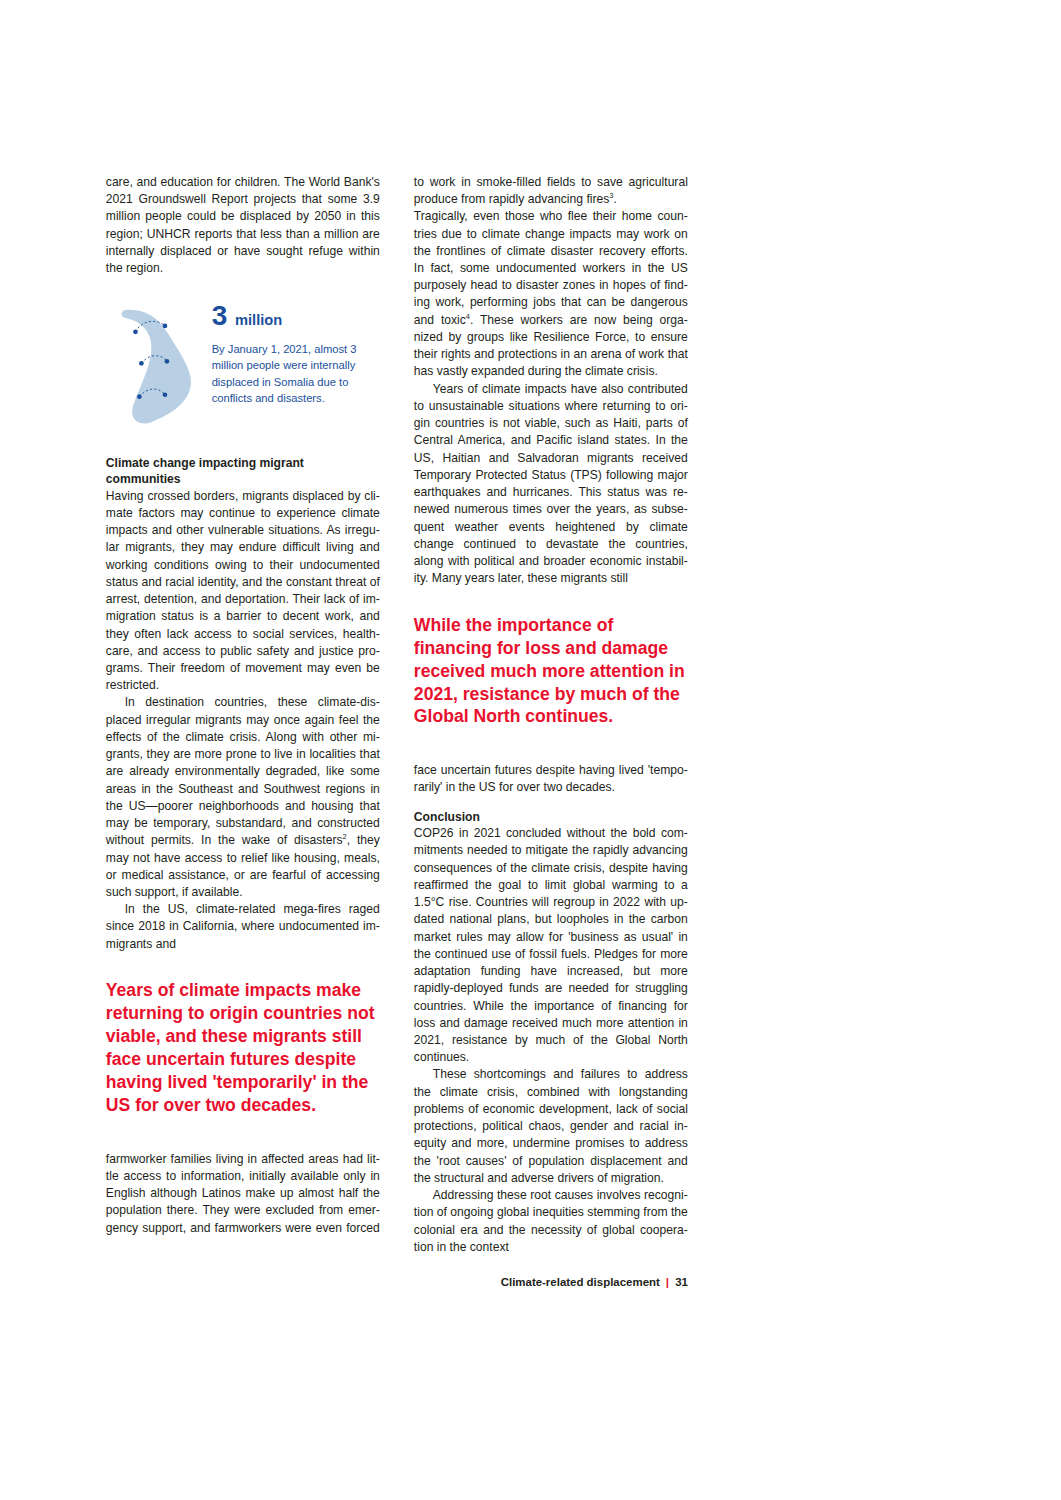care, and education for children. The World Bank's 2021 Groundswell Report projects that some 3.9 million people could be displaced by 2050 in this region; UNHCR reports that less than a million are internally displaced or have sought refuge within the region.
3 million
By January 1, 2021, almost 3 million people were internally displaced in Somalia due to conflicts and disasters.
Climate change impacting migrant communities
Having crossed borders, migrants displaced by climate factors may continue to experience climate impacts and other vulnerable situations. As irregular migrants, they may endure difficult living and working conditions owing to their undocumented status and racial identity, and the constant threat of arrest, detention, and deportation. Their lack of immigration status is a barrier to decent work, and they often lack access to social services, healthcare, and access to public safety and justice programs. Their freedom of movement may even be restricted.
In destination countries, these climate-displaced irregular migrants may once again feel the effects of the climate crisis. Along with other migrants, they are more prone to live in localities that are already environmentally degraded, like some areas in the Southeast and Southwest regions in the US—poorer neighborhoods and housing that may be temporary, substandard, and constructed without permits. In the wake of disasters2, they may not have access to relief like housing, meals, or medical assistance, or are fearful of accessing such support, if available.
In the US, climate-related mega-fires raged since 2018 in California, where undocumented immigrants and
Years of climate impacts make returning to origin countries not viable, and these migrants still face uncertain futures despite having lived 'temporarily' in the US for over two decades.
farmworker families living in affected areas had little access to information, initially available only in English although Latinos make up almost half the population there. They were excluded from emergency support, and farmworkers were even forced to work in smoke-filled fields to save agricultural produce from rapidly advancing fires3.
Tragically, even those who flee their home countries due to climate change impacts may work on the frontlines of climate disaster recovery efforts. In fact, some undocumented workers in the US purposely head to disaster zones in hopes of finding work, performing jobs that can be dangerous and toxic4. These workers are now being organized by groups like Resilience Force, to ensure their rights and protections in an arena of work that has vastly expanded during the climate crisis.
Years of climate impacts have also contributed to unsustainable situations where returning to origin countries is not viable, such as Haiti, parts of Central America, and Pacific island states. In the US, Haitian and Salvadoran migrants received Temporary Protected Status (TPS) following major earthquakes and hurricanes. This status was renewed numerous times over the years, as subsequent weather events heightened by climate change continued to devastate the countries, along with political and broader economic instability. Many years later, these migrants still
While the importance of financing for loss and damage received much more attention in 2021, resistance by much of the Global North continues.
face uncertain futures despite having lived 'temporarily' in the US for over two decades.
Conclusion
COP26 in 2021 concluded without the bold commitments needed to mitigate the rapidly advancing consequences of the climate crisis, despite having reaffirmed the goal to limit global warming to a 1.5°C rise. Countries will regroup in 2022 with updated national plans, but loopholes in the carbon market rules may allow for 'business as usual' in the continued use of fossil fuels. Pledges for more adaptation funding have increased, but more rapidly-deployed funds are needed for struggling countries. While the importance of financing for loss and damage received much more attention in 2021, resistance by much of the Global North continues.
These shortcomings and failures to address the climate crisis, combined with longstanding problems of economic development, lack of social protections, political chaos, gender and racial inequity and more, undermine promises to address the 'root causes' of population displacement and the structural and adverse drivers of migration.
Addressing these root causes involves recognition of ongoing global inequities stemming from the colonial era and the necessity of global cooperation in the context
Climate-related displacement|31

****

Your task is to retype the listing exactly, without its pictures.

■ **Result for this exercise**
care, and education for children. The World Bank's 2021 Groundswell Report projects that some 3.9 million people could be displaced by 2050 in this region; UNHCR reports that less than a million are internally displaced or have sought refuge within the region.
3 million
By January 1, 2021, almost 3 million people were internally displaced in Somalia due to conflicts and disasters.
Climate change impacting migrant communities
Having crossed borders, migrants displaced by climate factors may continue to experience climate impacts and other vulnerable situations. As irregular migrants, they may endure difficult living and working conditions owing to their undocumented status and racial identity, and the constant threat of arrest, detention, and deportation. Their lack of immigration status is a barrier to decent work, and they often lack access to social services, healthcare, and access to public safety and justice programs. Their freedom of movement may even be restricted.
In destination countries, these climate-displaced irregular migrants may once again feel the effects of the climate crisis. Along with other migrants, they are more prone to live in localities that are already environmentally degraded, like some areas in the Southeast and Southwest regions in the US—poorer neighborhoods and housing that may be temporary, substandard, and constructed without permits. In the wake of disasters2, they may not have access to relief like housing, meals, or medical assistance, or are fearful of accessing such support, if available.
In the US, climate-related mega-fires raged since 2018 in California, where undocumented immigrants and
Years of climate impacts make returning to origin countries not viable, and these migrants still face uncertain futures despite having lived 'temporarily' in the US for over two decades.
farmworker families living in affected areas had little access to information, initially available only in English although Latinos make up almost half the population there. They were excluded from emergency support, and farmworkers were even forced to work in smoke-filled fields to save agricultural produce from rapidly advancing fires3.
Tragically, even those who flee their home countries due to climate change impacts may work on the frontlines of climate disaster recovery efforts. In fact, some undocumented workers in the US purposely head to disaster zones in hopes of finding work, performing jobs that can be dangerous and toxic4. These workers are now being organized by groups like Resilience Force, to ensure their rights and protections in an arena of work that has vastly expanded during the climate crisis.
Years of climate impacts have also contributed to unsustainable situations where returning to origin countries is not viable, such as Haiti, parts of Central America, and Pacific island states. In the US, Haitian and Salvadoran migrants received Temporary Protected Status (TPS) following major earthquakes and hurricanes. This status was renewed numerous times over the years, as subsequent weather events heightened by climate change continued to devastate the countries, along with political and broader economic instability. Many years later, these migrants still
While the importance of financing for loss and damage received much more attention in 2021, resistance by much of the Global North continues.
face uncertain futures despite having lived 'temporarily' in the US for over two decades.
Conclusion
COP26 in 2021 concluded without the bold commitments needed to mitigate the rapidly advancing consequences of the climate crisis, despite having reaffirmed the goal to limit global warming to a 1.5°C rise. Countries will regroup in 2022 with updated national plans, but loopholes in the carbon market rules may allow for 'business as usual' in the continued use of fossil fuels. Pledges for more adaptation funding have increased, but more rapidly-deployed funds are needed for struggling countries. While the importance of financing for loss and damage received much more attention in 2021, resistance by much of the Global North continues.
These shortcomings and failures to address the climate crisis, combined with longstanding problems of economic development, lack of social protections, political chaos, gender and racial inequity and more, undermine promises to address the 'root causes' of population displacement and the structural and adverse drivers of migration.
Addressing these root causes involves recognition of ongoing global inequities stemming from the colonial era and the necessity of global cooperation in the context
Climate-related displacement|31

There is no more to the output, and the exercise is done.